Remarks at U.S.-Hosted Meeting of the Equal Futures Partnership
Secretary of State
SECRETARY KERRY: Well, good morning, everybody, and good morning, Cathy, and thank you so much for your brilliant stewardship of this initiative. I really appreciate what you are doing. Everywhere I go around the world, Cathy is there with an army of women – (laughter) – that she has helped to organize somewhere in the world, and it’s wonderful to see what she is doing.
And I am blessed to work with a President and Vice President, both of whom are married to remarkable women – as am I, I might add – (laughter) – and I have two fabulous daughters, both of whom are out in the world doing great things. So I literally cannot go home if I am not a champion of this – just joking. (Laughter.)
And here I see the Vice President’s sister Valerie is here, who has been a great influence in his life and is a champion of this effort, as is Jill. So we are blessed to have a tremendous team, I want you to know, that is genuinely focused on this. And the Vice President and I worked on these issues in the Senate for years. As you know, he was the champion of the Violence Against Women Act – wrote it and led the efforts on it – and I was privileged to do many things as a prosecutor and otherwise in working for victim-witness and rape counseling and other things going back 30, 35, 40 years – scary.
So I am really happy to be here with all of you and I am so grateful to Kolinda Grabar-Kitarovic, the president of Croatia, and also a Fulbright (inaudible). (Applause.) And we are really, really pleased that she is offering her leadership to make sure that women have access to opportunities and to rights, and she is going to take on this fight. And we’re so grateful to her for that.
Also want to welcome our four newest partners in this effort: the Republic of Korea, Canada, Colombia, and Montenegro. Your contributions to this will help us to build on the momentum that was surged, really, five years ago when President Obama challenged the heads of state everywhere to break down gender barriers in health, education, political, and economic inclusion. At our first gathering, 11 nations answered that call, and as Cathy just mentioned, we now are up to 32 members. Most importantly, a host of allies in academia, civil society, the private sector.

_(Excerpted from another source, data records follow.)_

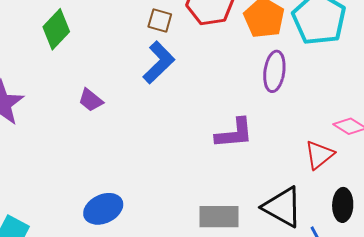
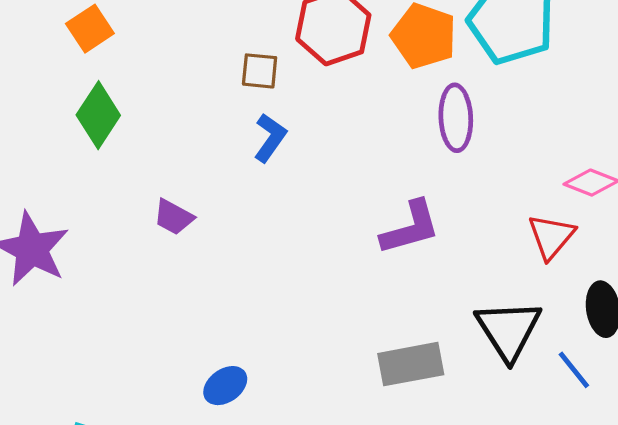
blue L-shape: (159, 62) -> (270, 138), size x0.7
black triangle: (283, 207) -> (508, 330), turned 39
blue ellipse: (103, 209) -> (225, 386), size x0.7

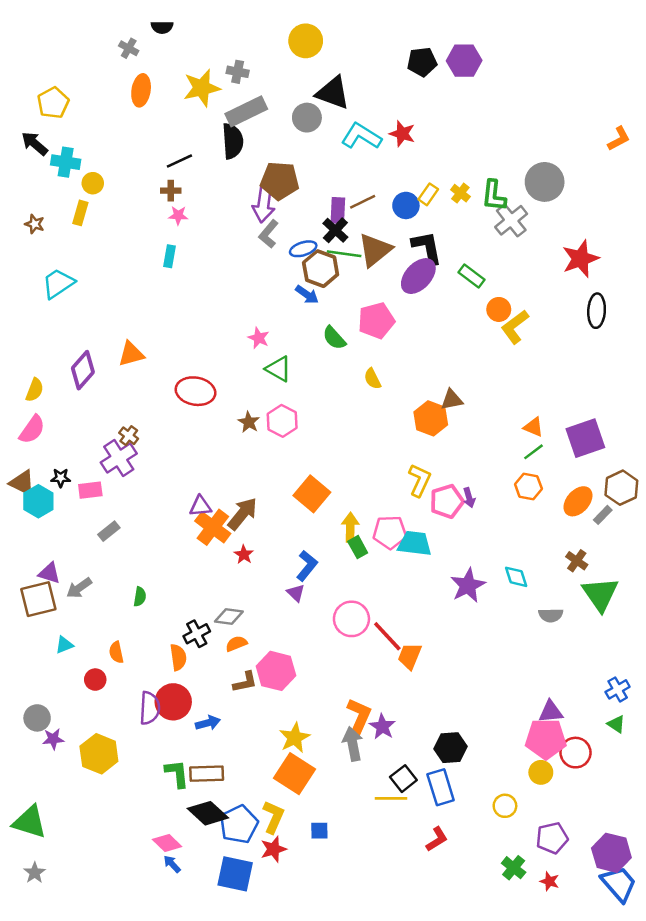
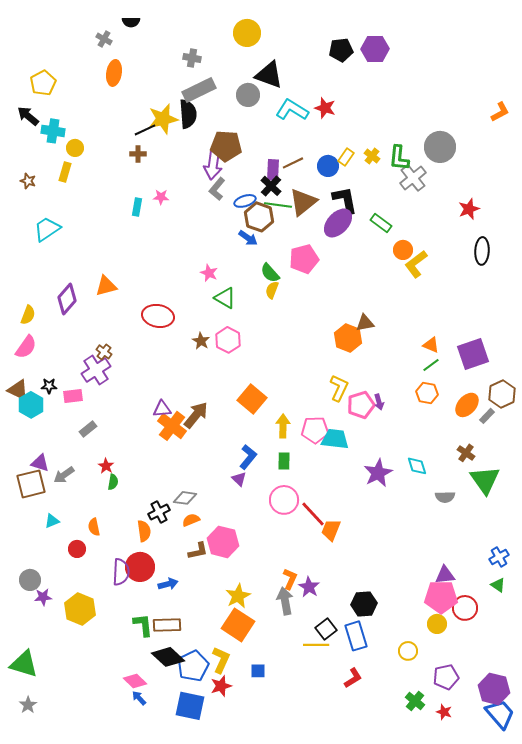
yellow star: (202, 88) -> (163, 119), moved
pink star: (178, 215) -> (161, 197), moved
red star: (580, 259) -> (469, 209), size x0.7
yellow semicircle: (373, 379) -> (272, 290), moved, turned 48
green rectangle: (358, 547) -> (284, 461), moved, turned 30
red star: (244, 555) -> (106, 466), moved
orange L-shape: (359, 717) -> (290, 579), size x0.7

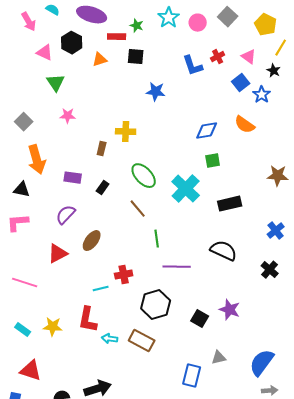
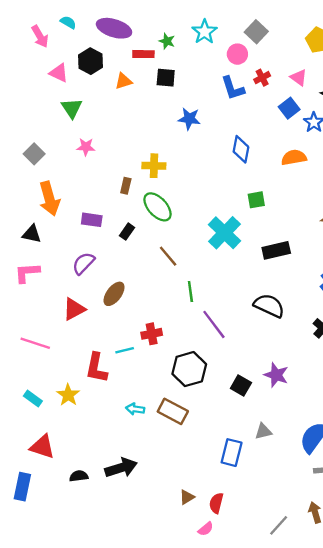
gray square: (228, 17) -> (256, 32), moved
pink circle: (198, 23) -> (237, 54), moved
orange semicircle: (245, 125) -> (294, 158), turned 135
blue diamond: (207, 131) -> (241, 149), moved, turned -70
green ellipse: (144, 176) -> (158, 207), moved
purple line: (177, 267) -> (214, 324), turned 52
red L-shape: (88, 320) -> (96, 368), moved
yellow star: (53, 327) -> (68, 395), turned 30

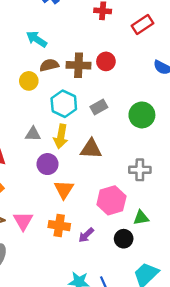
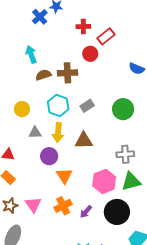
red rectangle: (142, 24) -> (106, 36), moved
cyan arrow: (37, 39) -> (31, 54), turned 42
red circle: (106, 61) -> (90, 54), moved
yellow circle: (29, 81) -> (22, 109), moved
green triangle: (141, 218) -> (131, 182), moved, size x1.5
orange cross: (59, 226) -> (63, 206), turned -30
black circle: (124, 239) -> (117, 212), size x1.6

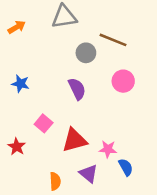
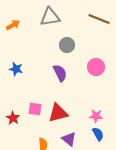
brown line: (113, 40) -> (99, 19), moved
pink square: (44, 123) -> (35, 109), moved, turned -32
pink star: (108, 149) -> (96, 116), moved

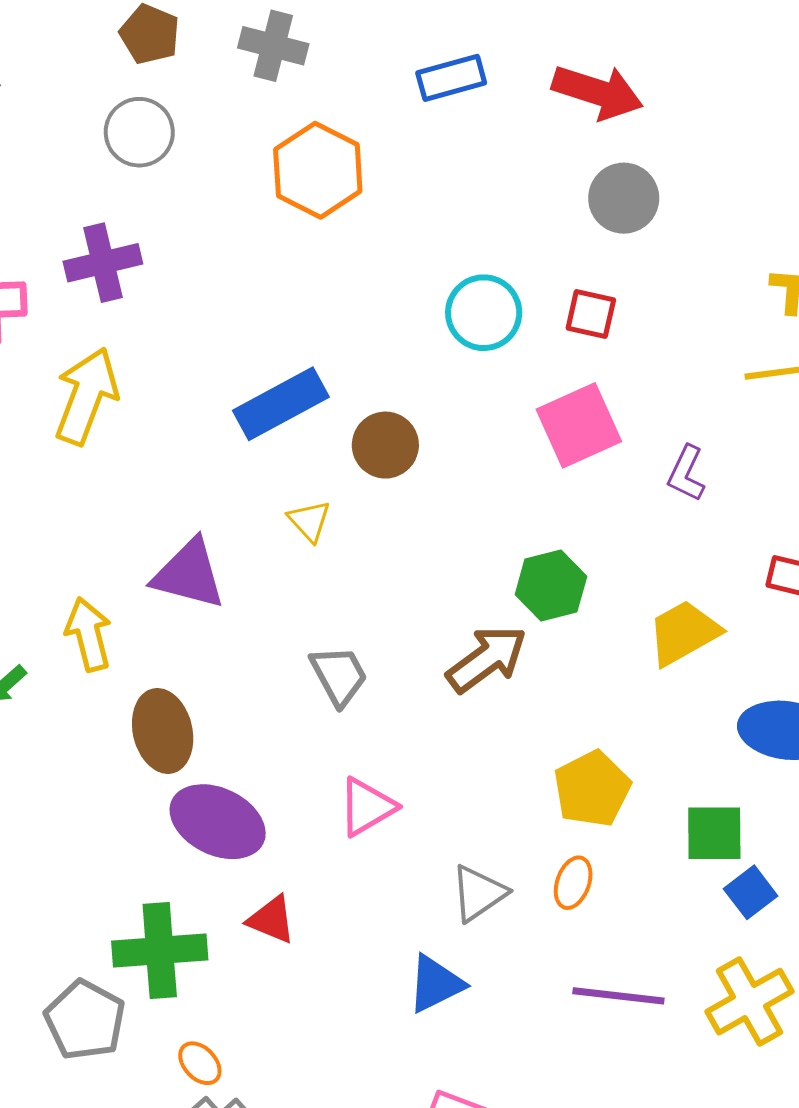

So we’re here because we know in our gut and in our heart as well as our head that ensuring equal access for women to economic and political power is not just a positive thing to do; it’s essential and it has profoundly important impacts to building civil society, to building community, to strengthening whole nation-states. And just as no team in sports – I mean, we all love our sports analogies – no team can win playing at half strength. Well, no country, no community can grow and prosper or ignore if it pushes to one side the energy and the talents of one half of its population.
So the bottom line is simple: When more girls go to school, human capital increases. When more women join the labor force, economies become more sustainable and more diverse. When more women are engaged in public service, governments become literally more accountable and much more likely to meet urgent social needs.
And despite all of this, obviously, we still know that unacceptable barriers to women’s participation in politics and in the workforce still exist, even here in my own country. Too many women still lack the access to capital, to credit, and to the training that they need in order to be able to compete fairly. And in some places, women are denied the right to even own land. In others, discriminatory traditions stack the odds against them going to college, against their getting a job, against their starting a business, against their full participation in society. As a result, women remain underrepresented in every aspect of political and public life. Only one in five of the world’s parliamentarians is a woman. Women control just one-fifth of global wealth and only 22 Fortune 500 firms are headed by women. That is less than 5 percent. In 2016, that is not a great record.
And the good news is that pledges made through Equal Futures Partnership are, in fact, closing the gap – enacting laws that help women get on the ballot, launching action plans against gender-based violence, boosting women’s representation in male-dominated industries, creating mentorship programs for ethnic minority women, and, frankly, much, much more. So step by step, we are moving forward and I’m convinced that we’re going to continue to do so.
Empowering women and girls is a strategic priority for the United States of America. And no matter which party – (applause) – no matter which party leads our government, we are committed to making sure that women have an equal chance on the boards of corporations, in parliaments, in congresses, and at leadership across the table.
We know also that gaining full equality for women still is a challenge, but it’s an easy choice. I mean, it’s really not something you have to wrestle with that hard to figure out, particularly as the planet gets closer and closer and communications have opened up opportunities for everybody everywhere to know what other people are thinking and able to do everywhere else in the world, which also illuminates what people are not able to do in the places that they live.
So accomplishing this goal of full equality, if you read all of the studies, look at all of the analysis – and there’s a lot more of it nowadays than ever before – it all documents the benefits that flow to countries, to corporations, to entities, to local governments, to anybody who does this actually winds up benefiting significantly from it.
And so I can tell you unequivocally that we will not rest until we can say with confidence that all the barriers to justice have been removed, that all the examples of discrimination have been exposed, that all glass ceilings have been shattered, and all perpetrators of abuse and bigotry are held to account. And in that effort, we invite people everywhere in the world to join us and we caution all: nobody’s going to stop this from happening. Thank you. (Applause.)